SELECTED TEXT.
(begin)
Meal in the Plains - Khweng, Part 1: The Pond And The Garden

One of my favourite childhood books was “Totto-Chan, The Little Girl at the Window”. It was about this little girl named Totto-Chan, and her adventures, mostly at school. And one of my favourite parts in the book was about lunchtime at her school, where every day, the children were encouraged to bring in their lunchbox “something from the ocean and something from the hills”. All the children would be excited to see what fish, meat and vegetables their friends had got, and would happily offer to share their lunches if someone was missing one of the elements.

I thought this was a beautiful -- if somewhat simplified -- way of introducing children to the concept of balanced meals. And while this may have been just a story, many cultures do in fact have some such folk tale or practice about balanced diets.

So this story reminded me of my time in Khweng, the last region of Meghalaya that I visited before I returned home. Khweng has its own version of “something from the ocean and something from the hills”: here, it was more like 'something from the paddy ponds and something from the garden'. Allow me to explain...
(end)
WRITTEN TASK 1. Repeat word for word the part of the post about Khweng starting with "I thought this" and going on through "about balanced diets.".

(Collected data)
(begin)
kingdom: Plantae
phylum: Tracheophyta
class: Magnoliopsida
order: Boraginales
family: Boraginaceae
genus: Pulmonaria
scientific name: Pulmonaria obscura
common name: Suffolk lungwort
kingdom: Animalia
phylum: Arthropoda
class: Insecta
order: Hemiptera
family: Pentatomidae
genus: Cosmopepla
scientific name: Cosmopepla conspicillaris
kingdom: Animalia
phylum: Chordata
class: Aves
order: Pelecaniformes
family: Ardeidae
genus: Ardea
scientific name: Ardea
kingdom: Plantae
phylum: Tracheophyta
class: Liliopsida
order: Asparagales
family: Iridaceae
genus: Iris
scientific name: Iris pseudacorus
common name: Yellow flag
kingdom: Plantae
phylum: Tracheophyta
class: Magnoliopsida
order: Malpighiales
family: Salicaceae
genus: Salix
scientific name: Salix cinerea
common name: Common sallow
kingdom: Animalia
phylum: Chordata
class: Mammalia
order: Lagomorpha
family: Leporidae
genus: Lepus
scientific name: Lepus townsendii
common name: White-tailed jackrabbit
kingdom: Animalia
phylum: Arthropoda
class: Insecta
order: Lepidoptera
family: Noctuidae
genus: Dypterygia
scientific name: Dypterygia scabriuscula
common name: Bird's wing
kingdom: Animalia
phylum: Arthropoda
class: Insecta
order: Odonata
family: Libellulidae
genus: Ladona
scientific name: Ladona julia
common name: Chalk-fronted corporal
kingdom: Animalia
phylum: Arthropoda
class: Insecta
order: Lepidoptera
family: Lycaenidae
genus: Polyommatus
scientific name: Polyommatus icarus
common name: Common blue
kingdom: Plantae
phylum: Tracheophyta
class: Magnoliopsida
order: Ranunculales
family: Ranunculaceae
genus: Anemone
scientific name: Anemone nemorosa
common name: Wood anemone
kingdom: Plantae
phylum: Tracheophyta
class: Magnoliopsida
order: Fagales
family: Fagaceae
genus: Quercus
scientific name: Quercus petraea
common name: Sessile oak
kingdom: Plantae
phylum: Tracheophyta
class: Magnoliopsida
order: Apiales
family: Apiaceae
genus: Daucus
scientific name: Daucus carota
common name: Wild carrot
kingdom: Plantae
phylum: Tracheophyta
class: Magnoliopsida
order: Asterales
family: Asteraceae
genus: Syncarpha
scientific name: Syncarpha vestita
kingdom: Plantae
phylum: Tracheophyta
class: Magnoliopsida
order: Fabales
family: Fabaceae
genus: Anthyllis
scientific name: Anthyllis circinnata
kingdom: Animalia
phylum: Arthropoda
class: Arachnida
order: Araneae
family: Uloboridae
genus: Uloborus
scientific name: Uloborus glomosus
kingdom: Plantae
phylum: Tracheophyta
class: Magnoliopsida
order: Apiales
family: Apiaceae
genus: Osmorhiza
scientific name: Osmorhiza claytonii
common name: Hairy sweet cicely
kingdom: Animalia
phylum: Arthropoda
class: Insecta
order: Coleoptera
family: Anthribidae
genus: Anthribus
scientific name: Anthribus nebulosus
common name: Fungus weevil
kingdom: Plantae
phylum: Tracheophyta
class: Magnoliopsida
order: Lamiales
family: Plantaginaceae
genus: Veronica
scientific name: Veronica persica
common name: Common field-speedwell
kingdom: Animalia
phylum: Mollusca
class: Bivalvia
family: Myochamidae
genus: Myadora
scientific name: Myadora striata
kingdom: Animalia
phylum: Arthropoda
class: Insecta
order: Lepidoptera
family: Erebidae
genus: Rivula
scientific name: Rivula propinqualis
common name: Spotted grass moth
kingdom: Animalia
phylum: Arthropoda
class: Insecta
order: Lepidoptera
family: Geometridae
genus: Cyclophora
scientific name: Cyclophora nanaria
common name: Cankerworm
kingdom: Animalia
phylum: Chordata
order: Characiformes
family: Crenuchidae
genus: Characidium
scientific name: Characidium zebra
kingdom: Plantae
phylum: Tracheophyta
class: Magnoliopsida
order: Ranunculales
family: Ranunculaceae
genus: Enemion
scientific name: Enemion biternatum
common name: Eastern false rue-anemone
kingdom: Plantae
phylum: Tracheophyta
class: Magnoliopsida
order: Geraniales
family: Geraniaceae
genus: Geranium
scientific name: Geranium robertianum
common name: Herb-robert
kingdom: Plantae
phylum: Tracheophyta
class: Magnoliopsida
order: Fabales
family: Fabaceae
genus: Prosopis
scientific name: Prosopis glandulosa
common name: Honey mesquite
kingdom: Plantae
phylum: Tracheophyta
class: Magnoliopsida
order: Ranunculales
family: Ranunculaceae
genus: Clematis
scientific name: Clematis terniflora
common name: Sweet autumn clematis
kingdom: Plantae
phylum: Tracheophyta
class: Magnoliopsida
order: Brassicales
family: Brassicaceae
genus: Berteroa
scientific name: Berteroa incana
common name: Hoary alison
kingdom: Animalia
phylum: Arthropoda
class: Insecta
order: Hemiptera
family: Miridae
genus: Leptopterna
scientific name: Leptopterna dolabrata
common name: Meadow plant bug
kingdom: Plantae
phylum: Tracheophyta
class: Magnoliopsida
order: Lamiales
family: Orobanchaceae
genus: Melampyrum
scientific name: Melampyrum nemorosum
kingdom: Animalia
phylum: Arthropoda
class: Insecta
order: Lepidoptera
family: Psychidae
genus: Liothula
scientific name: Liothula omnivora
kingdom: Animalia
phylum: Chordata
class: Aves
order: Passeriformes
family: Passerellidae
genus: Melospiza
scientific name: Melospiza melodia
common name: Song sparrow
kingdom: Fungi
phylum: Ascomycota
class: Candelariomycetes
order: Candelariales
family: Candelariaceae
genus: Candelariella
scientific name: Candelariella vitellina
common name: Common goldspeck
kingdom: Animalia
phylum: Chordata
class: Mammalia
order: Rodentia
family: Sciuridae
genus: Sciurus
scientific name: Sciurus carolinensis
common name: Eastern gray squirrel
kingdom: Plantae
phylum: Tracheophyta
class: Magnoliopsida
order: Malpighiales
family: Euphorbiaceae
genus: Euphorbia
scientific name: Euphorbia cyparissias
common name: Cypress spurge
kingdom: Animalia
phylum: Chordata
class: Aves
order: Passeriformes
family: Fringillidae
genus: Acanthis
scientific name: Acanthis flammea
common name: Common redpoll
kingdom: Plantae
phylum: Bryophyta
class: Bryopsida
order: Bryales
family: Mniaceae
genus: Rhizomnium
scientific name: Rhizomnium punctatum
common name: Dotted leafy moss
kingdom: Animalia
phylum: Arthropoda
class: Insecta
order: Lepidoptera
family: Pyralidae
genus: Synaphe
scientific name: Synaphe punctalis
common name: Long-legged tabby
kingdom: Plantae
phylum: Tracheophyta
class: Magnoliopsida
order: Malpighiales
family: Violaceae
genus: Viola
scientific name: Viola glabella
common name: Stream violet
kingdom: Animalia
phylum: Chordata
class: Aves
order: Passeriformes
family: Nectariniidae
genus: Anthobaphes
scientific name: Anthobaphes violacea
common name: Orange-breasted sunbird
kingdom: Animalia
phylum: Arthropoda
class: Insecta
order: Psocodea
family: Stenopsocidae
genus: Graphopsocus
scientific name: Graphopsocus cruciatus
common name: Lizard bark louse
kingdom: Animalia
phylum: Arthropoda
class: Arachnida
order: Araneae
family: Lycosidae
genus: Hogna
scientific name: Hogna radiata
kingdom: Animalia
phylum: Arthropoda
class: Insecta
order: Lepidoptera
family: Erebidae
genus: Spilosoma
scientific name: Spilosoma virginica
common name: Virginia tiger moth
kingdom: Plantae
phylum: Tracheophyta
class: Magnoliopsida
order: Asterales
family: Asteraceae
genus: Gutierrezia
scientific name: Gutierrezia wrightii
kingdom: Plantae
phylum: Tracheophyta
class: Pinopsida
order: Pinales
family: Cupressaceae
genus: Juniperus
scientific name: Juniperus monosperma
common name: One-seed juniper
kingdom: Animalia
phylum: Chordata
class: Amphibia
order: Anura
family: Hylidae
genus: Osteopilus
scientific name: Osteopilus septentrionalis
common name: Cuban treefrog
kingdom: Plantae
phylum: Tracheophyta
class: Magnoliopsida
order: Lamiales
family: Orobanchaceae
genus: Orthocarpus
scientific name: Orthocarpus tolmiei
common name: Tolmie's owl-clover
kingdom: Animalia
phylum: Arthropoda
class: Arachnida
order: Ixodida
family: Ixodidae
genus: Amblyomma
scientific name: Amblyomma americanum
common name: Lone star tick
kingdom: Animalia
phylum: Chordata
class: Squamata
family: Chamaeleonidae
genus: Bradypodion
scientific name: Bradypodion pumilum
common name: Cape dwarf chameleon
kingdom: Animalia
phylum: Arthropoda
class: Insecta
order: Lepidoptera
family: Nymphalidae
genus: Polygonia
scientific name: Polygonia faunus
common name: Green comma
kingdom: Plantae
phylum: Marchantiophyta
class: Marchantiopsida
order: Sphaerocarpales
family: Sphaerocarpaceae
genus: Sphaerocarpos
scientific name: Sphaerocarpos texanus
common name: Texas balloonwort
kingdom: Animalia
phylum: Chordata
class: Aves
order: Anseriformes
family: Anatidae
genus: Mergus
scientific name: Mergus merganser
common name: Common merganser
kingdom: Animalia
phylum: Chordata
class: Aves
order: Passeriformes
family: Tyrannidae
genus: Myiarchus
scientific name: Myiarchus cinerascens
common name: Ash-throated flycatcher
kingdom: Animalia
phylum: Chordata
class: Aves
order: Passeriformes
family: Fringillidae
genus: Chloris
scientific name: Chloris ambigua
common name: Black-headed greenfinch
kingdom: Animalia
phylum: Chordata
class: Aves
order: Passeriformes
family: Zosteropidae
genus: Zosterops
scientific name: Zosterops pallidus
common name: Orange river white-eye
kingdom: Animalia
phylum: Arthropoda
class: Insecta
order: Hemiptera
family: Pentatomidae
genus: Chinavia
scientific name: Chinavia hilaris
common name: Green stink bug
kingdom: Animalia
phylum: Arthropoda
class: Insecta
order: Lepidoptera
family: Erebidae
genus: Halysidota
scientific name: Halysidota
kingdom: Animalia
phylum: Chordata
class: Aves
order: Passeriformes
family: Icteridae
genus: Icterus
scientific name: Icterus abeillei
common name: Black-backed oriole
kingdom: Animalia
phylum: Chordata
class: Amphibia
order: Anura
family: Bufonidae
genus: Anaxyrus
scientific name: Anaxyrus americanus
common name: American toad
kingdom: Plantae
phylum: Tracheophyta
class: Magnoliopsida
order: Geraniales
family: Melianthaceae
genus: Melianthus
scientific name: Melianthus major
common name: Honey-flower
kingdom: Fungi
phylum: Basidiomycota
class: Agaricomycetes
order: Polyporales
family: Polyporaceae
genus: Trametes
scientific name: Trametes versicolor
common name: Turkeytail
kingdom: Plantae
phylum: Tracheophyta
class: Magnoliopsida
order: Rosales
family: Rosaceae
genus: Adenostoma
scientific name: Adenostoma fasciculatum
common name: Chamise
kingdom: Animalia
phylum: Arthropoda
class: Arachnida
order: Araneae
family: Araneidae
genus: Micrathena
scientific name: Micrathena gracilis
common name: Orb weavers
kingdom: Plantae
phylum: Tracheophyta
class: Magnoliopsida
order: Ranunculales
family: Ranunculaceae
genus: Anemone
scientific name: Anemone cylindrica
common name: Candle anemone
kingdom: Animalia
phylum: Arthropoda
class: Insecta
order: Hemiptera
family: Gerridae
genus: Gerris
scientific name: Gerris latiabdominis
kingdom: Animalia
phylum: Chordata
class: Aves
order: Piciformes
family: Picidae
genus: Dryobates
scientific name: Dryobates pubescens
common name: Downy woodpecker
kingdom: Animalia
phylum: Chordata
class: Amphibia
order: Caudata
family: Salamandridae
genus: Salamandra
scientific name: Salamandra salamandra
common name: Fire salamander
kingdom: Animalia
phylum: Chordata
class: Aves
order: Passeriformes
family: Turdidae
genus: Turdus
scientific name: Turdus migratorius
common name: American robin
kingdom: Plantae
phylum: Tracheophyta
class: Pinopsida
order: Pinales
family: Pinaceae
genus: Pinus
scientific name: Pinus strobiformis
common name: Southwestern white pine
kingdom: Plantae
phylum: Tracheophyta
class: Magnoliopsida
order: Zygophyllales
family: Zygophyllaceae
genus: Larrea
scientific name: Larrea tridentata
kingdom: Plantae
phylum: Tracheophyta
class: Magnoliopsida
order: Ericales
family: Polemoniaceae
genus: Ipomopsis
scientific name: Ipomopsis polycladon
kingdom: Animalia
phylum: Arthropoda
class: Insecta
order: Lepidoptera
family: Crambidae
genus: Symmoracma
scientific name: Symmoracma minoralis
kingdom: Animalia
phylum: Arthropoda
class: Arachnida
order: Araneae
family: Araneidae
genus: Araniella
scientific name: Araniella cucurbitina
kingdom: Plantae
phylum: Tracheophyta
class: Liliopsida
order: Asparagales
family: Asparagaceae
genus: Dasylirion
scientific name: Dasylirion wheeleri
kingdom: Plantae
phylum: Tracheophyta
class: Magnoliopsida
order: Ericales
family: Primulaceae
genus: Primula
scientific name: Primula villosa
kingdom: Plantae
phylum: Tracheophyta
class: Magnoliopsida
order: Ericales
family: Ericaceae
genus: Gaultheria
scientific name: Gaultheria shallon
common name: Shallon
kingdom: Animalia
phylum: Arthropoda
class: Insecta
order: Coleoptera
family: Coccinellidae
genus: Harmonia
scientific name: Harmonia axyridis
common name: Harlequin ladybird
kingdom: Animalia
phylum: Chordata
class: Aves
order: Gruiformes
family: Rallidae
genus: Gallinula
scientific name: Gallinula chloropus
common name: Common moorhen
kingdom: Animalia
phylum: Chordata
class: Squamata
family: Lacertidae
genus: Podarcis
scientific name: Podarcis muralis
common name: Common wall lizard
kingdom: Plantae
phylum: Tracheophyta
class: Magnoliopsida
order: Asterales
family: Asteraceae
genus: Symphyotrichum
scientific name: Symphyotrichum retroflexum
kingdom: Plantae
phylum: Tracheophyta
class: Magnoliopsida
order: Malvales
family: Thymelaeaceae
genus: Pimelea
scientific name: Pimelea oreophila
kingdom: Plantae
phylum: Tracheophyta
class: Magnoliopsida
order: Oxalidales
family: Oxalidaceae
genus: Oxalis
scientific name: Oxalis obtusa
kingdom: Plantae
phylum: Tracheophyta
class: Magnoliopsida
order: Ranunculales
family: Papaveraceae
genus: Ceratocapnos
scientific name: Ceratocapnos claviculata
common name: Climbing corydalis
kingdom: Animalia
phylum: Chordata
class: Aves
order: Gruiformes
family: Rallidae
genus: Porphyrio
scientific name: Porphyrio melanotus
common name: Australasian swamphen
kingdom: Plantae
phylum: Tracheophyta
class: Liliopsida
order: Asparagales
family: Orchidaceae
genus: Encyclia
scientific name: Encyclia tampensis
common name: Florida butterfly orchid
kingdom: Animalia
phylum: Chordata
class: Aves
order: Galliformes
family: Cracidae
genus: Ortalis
(end)
WRITTEN TASK 2. From the records, express as a JSON list of strings the lines starting with the line with "common name: Common goldspeck" and going on through the line with "genus: Rhizomnium", one string per line and blank lines left out.

TASK RESULT 1.
I thought this was a beautiful -- if somewhat simplified -- way of introducing children to the concept of balanced meals. And while this may have been just a story, many cultures do in fact have some such folk tale or practice about balanced diets.

TASK RESULT 2.
[
  "common name: Common goldspeck",
  "kingdom: Animalia",
  "phylum: Chordata",
  "class: Mammalia",
  "order: Rodentia",
  "family: Sciuridae",
  "genus: Sciurus",
  "scientific name: Sciurus carolinensis",
  "common name: Eastern gray squirrel",
  "kingdom: Plantae",
  "phylum: Tracheophyta",
  "class: Magnoliopsida",
  "order: Malpighiales",
  "family: Euphorbiaceae",
  "genus: Euphorbia",
  "scientific name: Euphorbia cyparissias",
  "common name: Cypress spurge",
  "kingdom: Animalia",
  "phylum: Chordata",
  "class: Aves",
  "order: Passeriformes",
  "family: Fringillidae",
  "genus: Acanthis",
  "scientific name: Acanthis flammea",
  "common name: Common redpoll",
  "kingdom: Plantae",
  "phylum: Bryophyta",
  "class: Bryopsida",
  "order: Bryales",
  "family: Mniaceae",
  "genus: Rhizomnium"
]